A atitude repercutiu entre moradores e nas redes sociais, sendo destacada como exemplo de honestidade e cidadania. Foto: internet
Um gesto de honestidade chamou atenção no município de Tarauacá. Um morador que trabalha como mecânico recebeu por engano duas transferências via Pix que, somadas, totalizavam R$ 10 mil — sendo uma no valor de R$ 6 mil e outra de R$ 4 mil — e decidiu devolver imediatamente o dinheiro à empresa responsável pelo envio, localizada em Mâncio Lima.
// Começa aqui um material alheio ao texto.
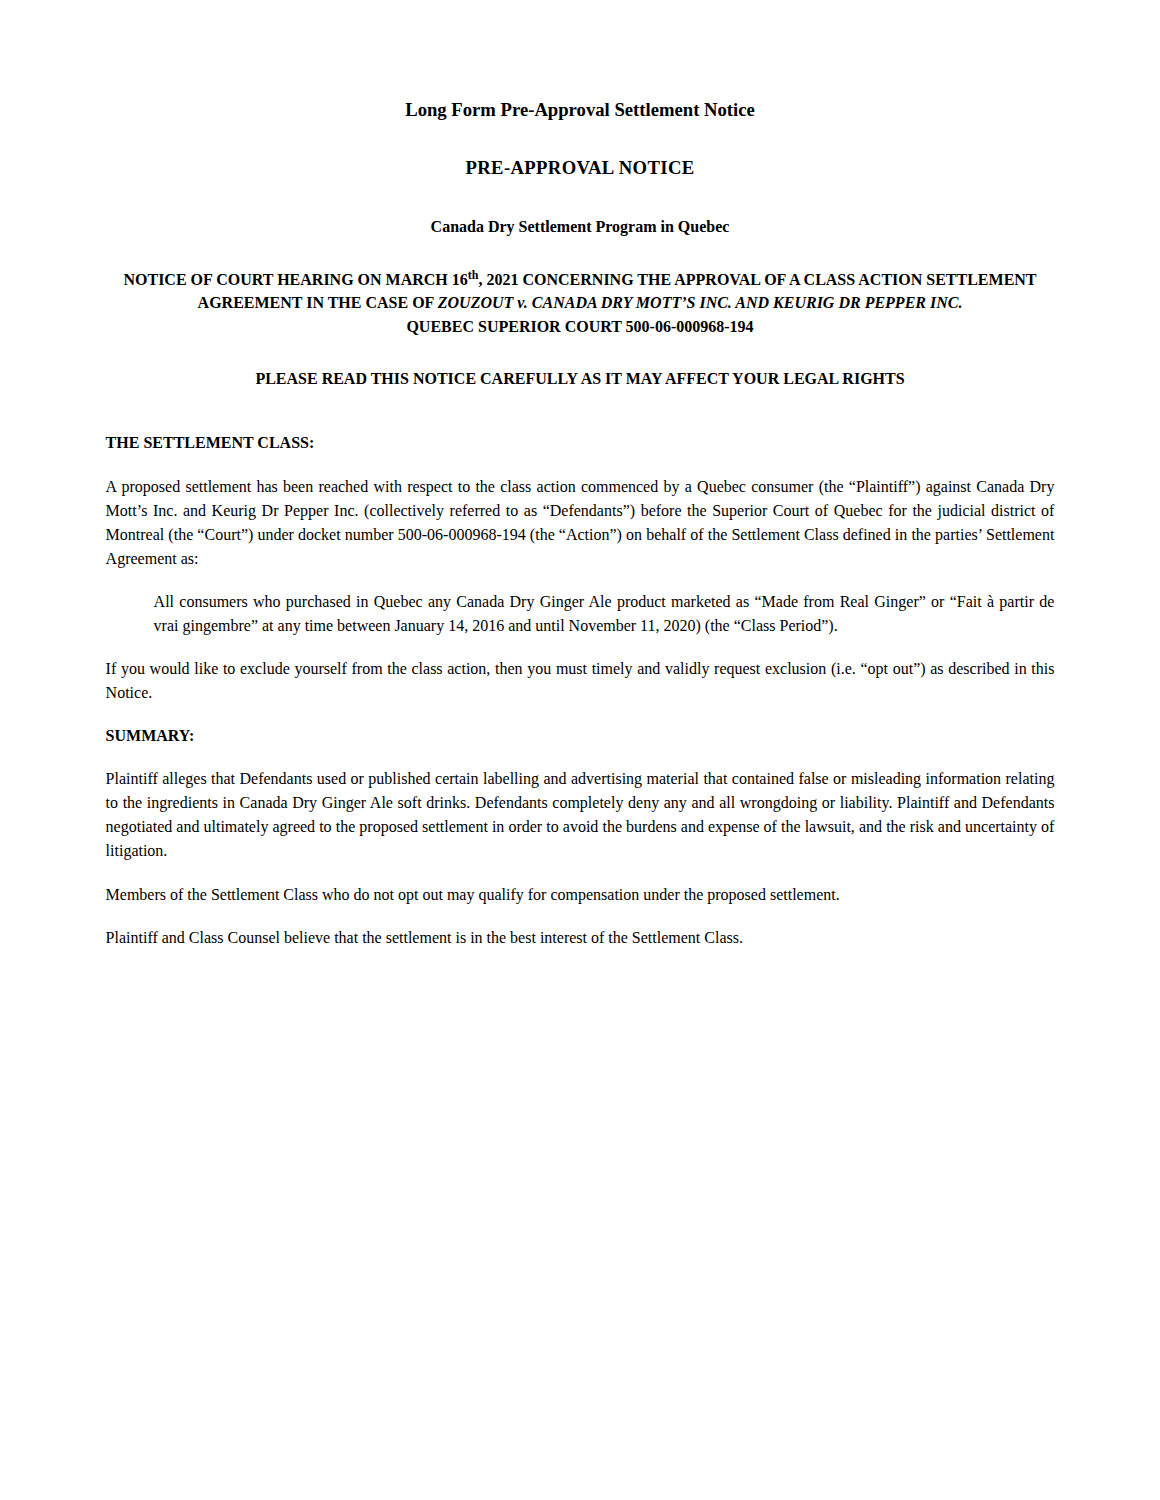Long Form Pre-Approval Settlement Notice
PRE-APPROVAL NOTICE
Canada Dry Settlement Program in Quebec
NOTICE OF COURT HEARING ON MARCH 16th, 2021 CONCERNING THE APPROVAL OF A CLASS ACTION SETTLEMENT AGREEMENT IN THE CASE OF ZOUZOUT v. CANADA DRY MOTT’S INC. AND KEURIG DR PEPPER INC.
QUEBEC SUPERIOR COURT 500-06-000968-194
PLEASE READ THIS NOTICE CAREFULLY AS IT MAY AFFECT YOUR LEGAL RIGHTS
THE SETTLEMENT CLASS:
A proposed settlement has been reached with respect to the class action commenced by a Quebec consumer (the “Plaintiff”) against Canada Dry Mott’s Inc. and Keurig Dr Pepper Inc. (collectively referred to as “Defendants”) before the Superior Court of Quebec for the judicial district of Montreal (the “Court”) under docket number 500-06-000968-194 (the “Action”) on behalf of the Settlement Class defined in the parties’ Settlement Agreement as:
All consumers who purchased in Quebec any Canada Dry Ginger Ale product marketed as “Made from Real Ginger” or “Fait à partir de vrai gingembre” at any time between January 14, 2016 and until November 11, 2020) (the “Class Period”).
If you would like to exclude yourself from the class action, then you must timely and validly request exclusion (i.e. “opt out”) as described in this Notice.
SUMMARY:
Plaintiff alleges that Defendants used or published certain labelling and advertising material that contained false or misleading information relating to the ingredients in Canada Dry Ginger Ale soft drinks. Defendants completely deny any and all wrongdoing or liability. Plaintiff and Defendants negotiated and ultimately agreed to the proposed settlement in order to avoid the burdens and expense of the lawsuit, and the risk and uncertainty of litigation.
Members of the Settlement Class who do not opt out may qualify for compensation under the proposed settlement.
Plaintiff and Class Counsel believe that the settlement is in the best interest of the Settlement Class.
Segundo informações repassadas à reportagem do Jornal Extra do Acre, ao perceber que os valores não lhe pertenciam, ele procurou as autoridades e registrou um boletim de ocorrênciainformando o ocorrido e manifestando formalmente o desejo de devolver a quantia.
Após o registro, o valor foi restituído à empresa que havia feito a transferência equivocada. A atitude repercutiu entre moradores e nas redes sociais, sendo destacada como exemplo de honestidade e cidadania.
Orientações legais
Casos de transferências por engano têm se tornado mais comuns com a popularização do Pix, e especialistas reforçam que, ao receber valores indevidos, o correto é não movimentar o dinheiro e comunicar imediatamente o banco e as autoridades, evitando problemas legais.
O advogado Willian Eleamen explicou que se apropriar de dinheiro recebido por engano pode configurar crime, conforme prevê o Código Penal:
Art. 169 — Apropriar-se de coisa alheia perdida e não a devolver ao dono ou legítimo possuidor, ou não a entregar à autoridade competente no prazo legal, pode resultar em pena de detenção de 1 mês a 1 ano, ou multa, dependendo do valor.
Em resumo, a lei determina que quem encontra ou recebe algo que não lhe pertence deve devolver ao dono ou comunicar às autoridades, sob risco de responder criminalmente.
A atitude do mecânico foi elogiada pela comunidade, que destacou o gesto como prova de caráter e responsabilidade.